[[ Data provided, beginning ]]

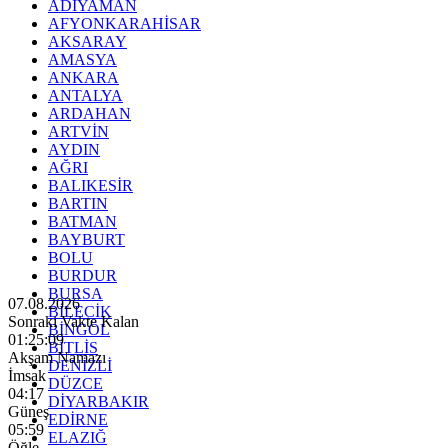
ADIYAMAN
AFYONKARAHİSAR
AKSARAY
AMASYA
ANKARA
ANTALYA
ARDAHAN
ARTVİN
AYDIN
AĞRI
BALIKESİR
BARTIN
BATMAN
BAYBURT
BOLU
BURDUR
BURSA
07.08.2026
BİLECİK
Sonraki Vakte Kalan
BİNGÖL
01:25:07
BİTLİS
Akşam Namazı
DENİZLİ
İmsak
DÜZCE
04:17
DİYARBAKIR
Güneş
EDİRNE
05:59
ELAZIĞ
Öğle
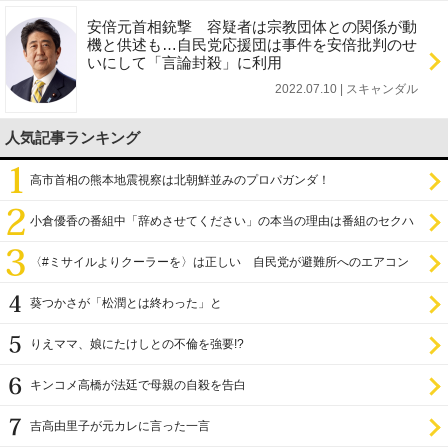
安倍元首相銃撃 容疑者は宗教団体との関係が動
機と供述も…自民党応援団は事件を安倍批判のせ
いにして「言論封殺」に利用
2022.07.10 | スキャンダル
人気記事ランキング
高市首相の熊本地震視察は北朝鮮並みのプロパガンダ！
小倉優香の番組中「辞めさせてください」の本当の理由は番組のセクハ
ラ
〈#ミサイルよりクーラーを〉は正しい 自民党が避難所へのエアコン
設置を遅らせてきた
葵つかさが「松潤とは終わった」と
りえママ、娘にたけしとの不倫を強要!?
キンコメ高橋が法廷で母親の自殺を告白
吉高由里子が元カレに言った一言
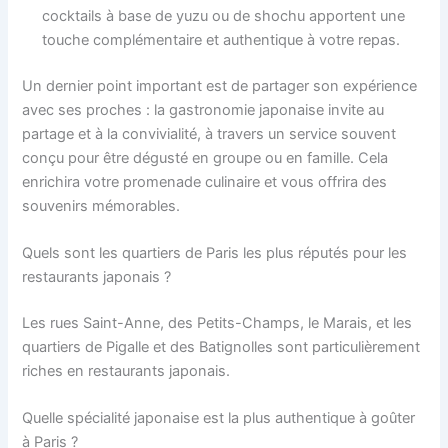
cocktails à base de yuzu ou de shochu apportent une
touche complémentaire et authentique à votre repas.
Un dernier point important est de partager son expérience
avec ses proches : la gastronomie japonaise invite au
partage et à la convivialité, à travers un service souvent
conçu pour être dégusté en groupe ou en famille. Cela
enrichira votre promenade culinaire et vous offrira des
souvenirs mémorables.
Quels sont les quartiers de Paris les plus réputés pour les
restaurants japonais ?
Les rues Saint-Anne, des Petits-Champs, le Marais, et les
quartiers de Pigalle et des Batignolles sont particulièrement
riches en restaurants japonais.
Quelle spécialité japonaise est la plus authentique à goûter
à Paris ?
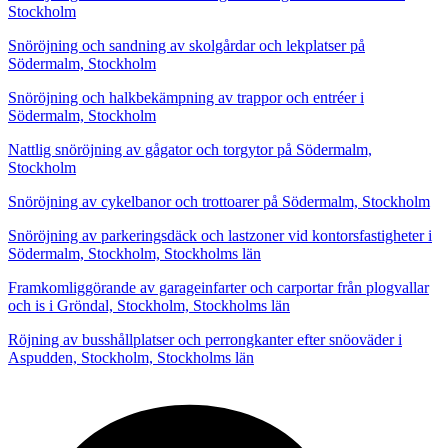
Stockholm
Snöröjning och sandning av skolgårdar och lekplatser på
Södermalm, Stockholm
Snöröjning och halkbekämpning av trappor och entréer i
Södermalm, Stockholm
Nattlig snöröjning av gågator och torgytor på Södermalm,
Stockholm
Snöröjning av cykelbanor och trottoarer på Södermalm, Stockholm
Snöröjning av parkeringsdäck och lastzoner vid kontorsfastigheter i
Södermalm, Stockholm, Stockholms län
Framkomliggörande av garageinfarter och carportar från plogvallar
och is i Gröndal, Stockholm, Stockholms län
Röjning av busshållplatser och perrongkanter efter snöoväder i
Aspudden, Stockholm, Stockholms län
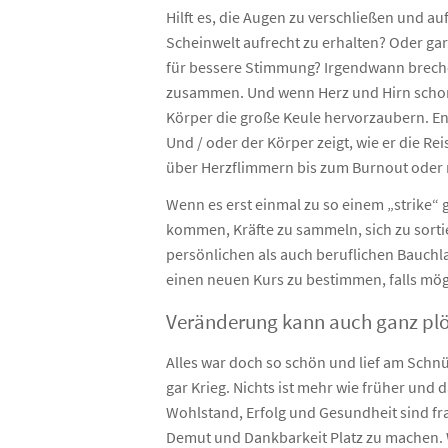
Hilft es, die Augen zu verschließen und a
Scheinwelt aufrecht zu erhalten? Oder gar
für bessere Stimmung? Irgendwann brech
zusammen. Und wenn Herz und Hirn schon
Körper die große Keule hervorzaubern. Ent
Und / oder der Körper zeigt, wie er die Re
über Herzflimmern bis zum Burnout oder m
Wenn es erst einmal zu so einem „strike“ 
kommen, Kräfte zu sammeln, sich zu sort
persönlichen als auch beruflichen Bauc
einen neuen Kurs zu bestimmen, falls mög
Veränderung kann auch ganz plö
Alles war doch so schön und lief am Schn
gar Krieg. Nichts ist mehr wie früher und
Wohlstand, Erfolg und Gesundheit sind f
Demut und Dankbarkeit Platz zu machen. 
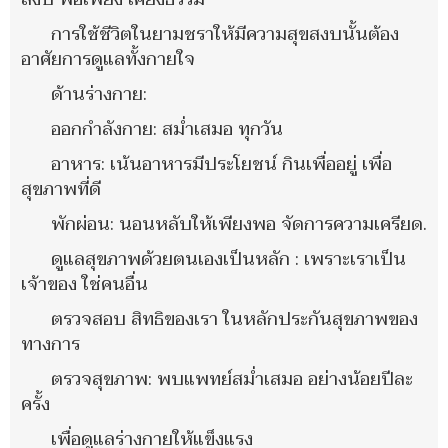
การใช้ชีวิตในยามชราให้มีความสุขสงบนั้นต้อง
อาศัยการดูแลทั้งกายใจ
ด้านร่างกาย:
ออกกำลังกาย: สม่ำเสมอ ทุกวัน
อาหาร: เน้นอาหารมีประโยชน์ กินเพื่ออยู่ เพื่อ
สุขภาพที่ดี
พักผ่อน: นอนหลับให้เพียงพอ จัดการความเครียด.
ดูแลสุขภาพด้วยตนเองเป็นหลัก : เพราะเราเป็น
เจ้าของ ใช่คนอื่น
ตรวจสอบ สิทธิของเรา ในหลักประกันสุขภาพของ
ทางการ
ตรวจสุขภาพ: พบแพทย์สม่ำเสมอ อย่างน้อยปีละ
ครั้ง
เพื่อดูแลร่างกายให้แข็งแรง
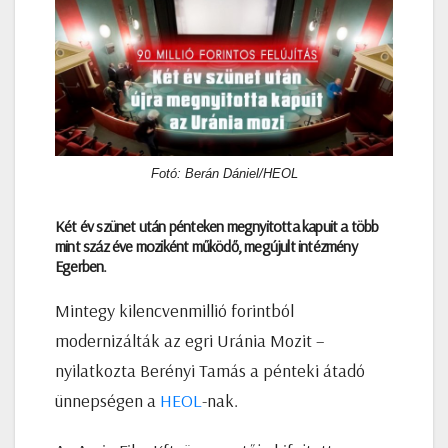
Fotó: Berán Dániel/HEOL
Két év szünet után pénteken megnyitotta kapuit a több
mint száz éve moziként működő, megújult intézmény
Egerben.
Mintegy kilencvenmillió forintból
modernizálták az egri Uránia Mozit –
nyilatkozta Berényi Tamás a pénteki átadó
ünnepségen a
HEOL
-nak.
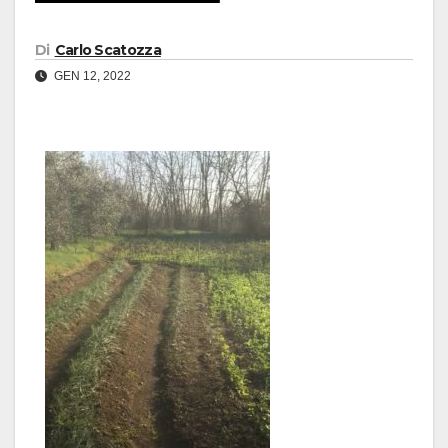
Di
Carlo Scatozza
GEN 12, 2022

[[ Data provided, end ]]

### Task item
Among the records above, a stretch begins at the line containing "Scheinwelt aufrecht zu erhalten? Oder gar" and ends at the line containing "einen neuen Kurs zu bestimmen, falls mög". Restate that stretch word for word, and nothing else.

### Problem solution
Scheinwelt aufrecht zu erhalten? Oder gar
für bessere Stimmung? Irgendwann brech
zusammen. Und wenn Herz und Hirn schon
Körper die große Keule hervorzaubern. Ent
Und / oder der Körper zeigt, wie er die Re
über Herzflimmern bis zum Burnout oder m
Wenn es erst einmal zu so einem „strike“ 
kommen, Kräfte zu sammeln, sich zu sort
persönlichen als auch beruflichen Bauc
einen neuen Kurs zu bestimmen, falls mög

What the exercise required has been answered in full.